All this, as disputatious prelude, to get us around to the point: that in the past few weeks we have experienced the death of a mother – the last of our parents – and a cat, the last of a litter that was born on our kitchen floor, beginning a mutually loving relationship between four felines and two humans that lasted nearly 19 years.

Their loss has renewed our feeling that among those places most redolent of placeness are those where ones who lived there are gone; that a room we visited – one that once had furniture we sat on and touched, and living beings we communed with and kissed, and smells and sounds and other things we took for granted – now, vacant, seemed somehow more filled with all of that, and with deeper feeling and meaning, importance and urgency: not inhabited by ghosts, but filled with echoes, not seen with a measured eye but apprehended by recollection or by some sixth or seventh sense we have yet to divine.

In our mother’s small apartment, there was a point when she was no longer there but her belongings were, and, truthfully, there was, besides the fact of her physical absence, so little emotion there – just a bunch of dead wood and bought scraps.
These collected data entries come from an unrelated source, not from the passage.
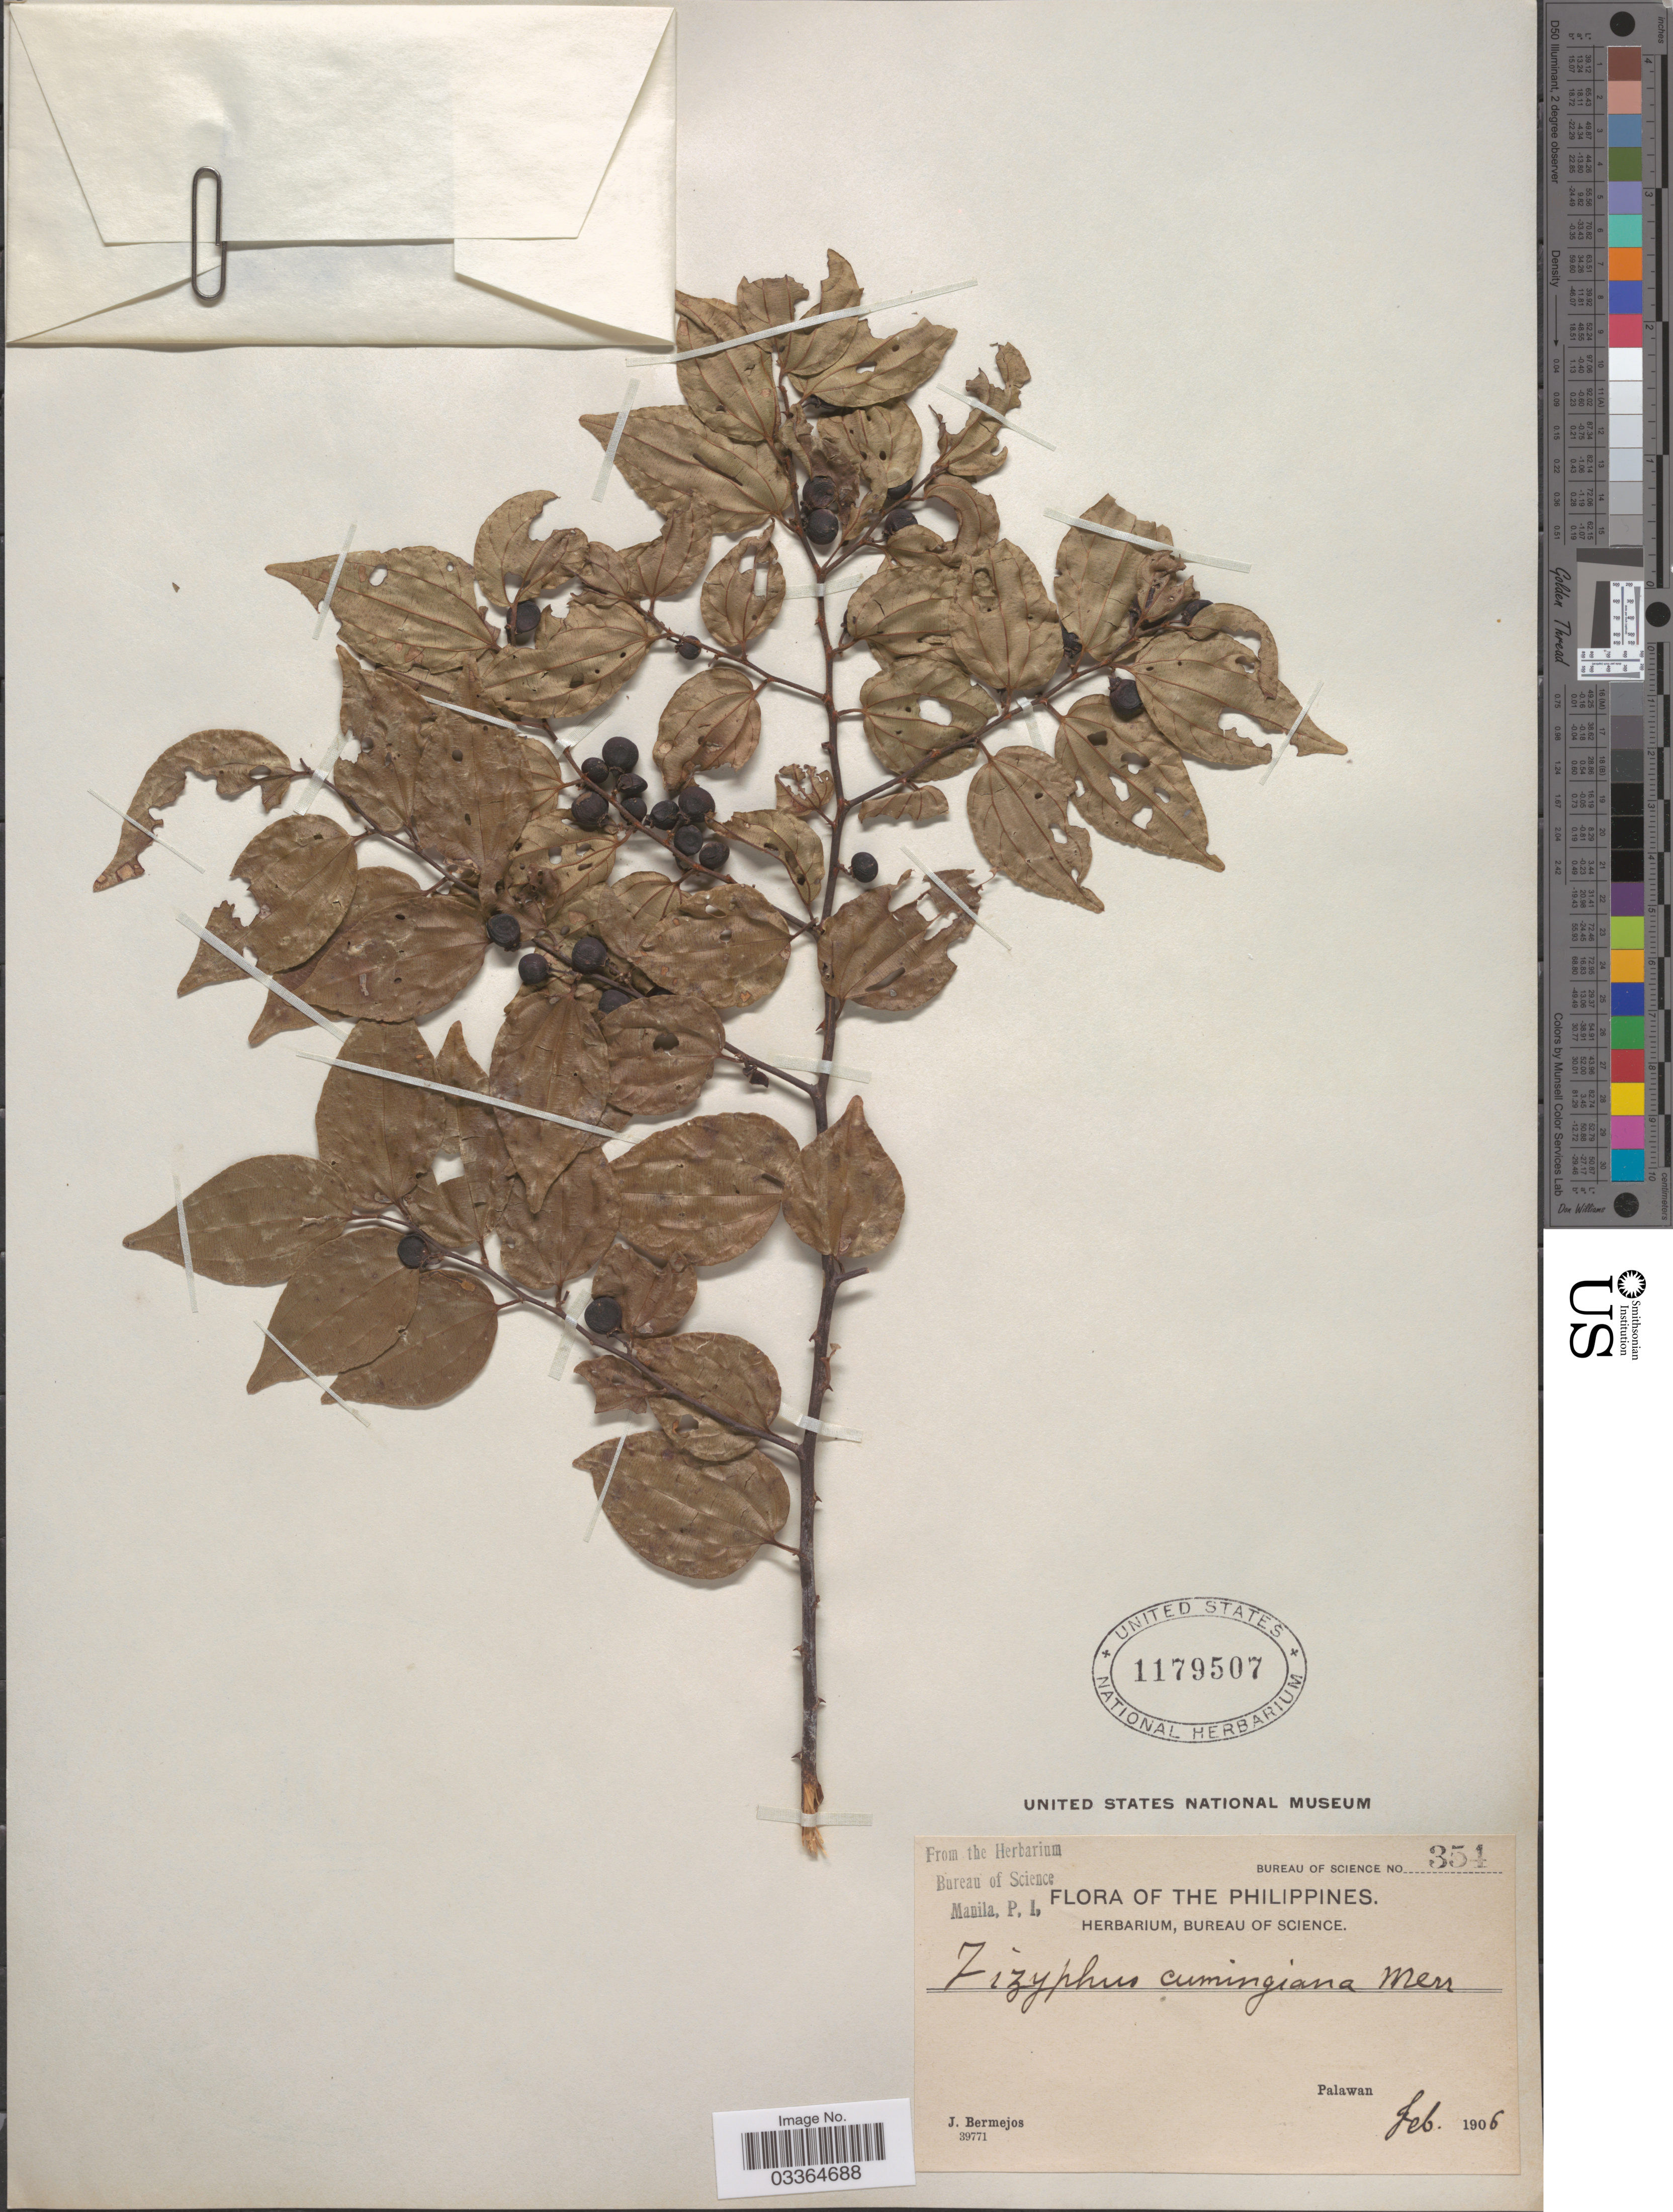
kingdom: Plantae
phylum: Tracheophyta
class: Magnoliopsida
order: Rosales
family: Rhamnaceae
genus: Ziziphus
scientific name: Ziziphus cumingiana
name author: Merr.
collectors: J. Bermejos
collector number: Bureau of Science 354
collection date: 1906-02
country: Philippines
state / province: Mimaropa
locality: Palawan.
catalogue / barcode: US 1179507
But, now, those meager items have been removed and, suddenly, somehow, everything is there and, out of the corner of our mind’s eye, so is she – in an odd way, maybe even more insistently so even than when she was really there. (Which begs the question, “What is real?” which will not be answered here, nor any attempt made to do so.)

In our house, in the kitchen, we surrounded the table with cat beds, raised to the level of the tabletop, so that when we ate, our cats ate with us; when we watched TV there, they watched with us – one family, together. Soon, that spot became a central place in our home: no matter where the cats might spend their days, they would find their way to the beds, and us, to be fed, to be rubbed, to nap, each to his or her own favorite bed, or the one that the pecking order assigned each to. When the four became three, there was some shuffling of spots, but mainly it remained the same. When three became two, there was more of a freedom for the survivors to select any bed they wanted, within the parameters of cat power politics. When two became one, every bed was our last cat’s, and she used all of them.

But now, four have become none, and yet … there they all are again, we can see them, in their prime, where they belong, waiting for us: Spike and Luna and J.R. and Chub, in their spots. When there had been even just one cat, it had been a circle of empty beds used by her; with none, they are all occupied by their rightful residents. Strange about placeness: sometimes a complete absence is necessary to experience a complete presence. We felt it and, perhaps, noted it first when we visited the affecting and spectral Springside, in the Hudson Valley. Now, in a parent’s apartment, around our kitchen table, we feel it again. Like an empty stage that still resonates with the energy of the actors that once performed there – all of us, actors on our own stages, in a grand conceptual piece from which the art that then-ness and now-ness and placeness derives and remains.

Where we have been will be, to those who loved us, someplace we will always be, in a way they wish us to be always.